The Pennsylvania Governor’s office is questioning whether the Justice Department’s probe of the state’s controversial new voter identification law is politically motivated.
James Schultz, general counsel for Gov. Tom Corbett (R), wrote to Civil Rights Division chief Thomas Perez today, saying the state would be willing to hand over some of the information requested by the department if it promised to sign a confidentiality agreement. The Justice Department announced its probe of Pennsylvania’s voter ID law last month, making it the latest in a growing number of states to undergo federal investigation for voter laws.
Last week, a challenge to the law was shot down by the state’s Supreme Court, which said the plaintiffs failed to show that potential disenfranchisement of voters would be “immediate or inevitable.” The state has argued the law is similar to those in other states and is intended to root out voter fraud. Democrats have denounced the Pennsylvania and other voter ID laws as aimed at suppressing the votes of the poor, elderly and minorities, all of whom tend to vote Democratic.
“In light of the absence of authority for your request for information, I question whether your inquiry is truly motivated by a desire to assess compliance with federal voting rights laws, or rather is fueled by political motivation,” Schultz wrote. (Read the full letter here.)

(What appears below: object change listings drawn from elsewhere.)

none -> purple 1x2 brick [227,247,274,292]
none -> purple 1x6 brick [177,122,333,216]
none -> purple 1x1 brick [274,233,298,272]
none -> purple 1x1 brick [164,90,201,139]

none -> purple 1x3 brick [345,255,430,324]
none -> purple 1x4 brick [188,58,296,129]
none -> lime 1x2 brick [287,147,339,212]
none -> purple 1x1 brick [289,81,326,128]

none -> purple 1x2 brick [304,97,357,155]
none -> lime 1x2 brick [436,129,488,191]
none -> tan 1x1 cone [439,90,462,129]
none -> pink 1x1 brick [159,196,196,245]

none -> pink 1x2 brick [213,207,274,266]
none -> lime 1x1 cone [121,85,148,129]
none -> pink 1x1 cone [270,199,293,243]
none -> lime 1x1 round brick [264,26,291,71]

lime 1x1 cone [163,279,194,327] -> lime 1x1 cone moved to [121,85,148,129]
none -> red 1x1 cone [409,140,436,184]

Schultz also referenced the racially charged voter intimidation case against the fringe New Black Panther Party, whose members were accused in a civil lawsuit by the George W. Bush administration’s Justice Department of intimidating voters outside a Philadelphia polling station in 2008. ”I was optimistic that surely your inquiry meant the long-overdue renewal” of the case, “that would be particularly well timed in this presidential election year,” he wrote in the opening of his letter. “Unfortunately, my optimism proved unwarranted.”
The lawsuit was mostly dismissed by the new Barack Obama Justice Department in 2009 on free speech and other grounds, causing Republicans to accuse the DOJ of reverse discrimination against whites. However, an internal Justice Department investigation found that no voters in the majority black district had complained of intimidation. The complainants instead were white Republican poll watchers who’d been monitoring the polling place.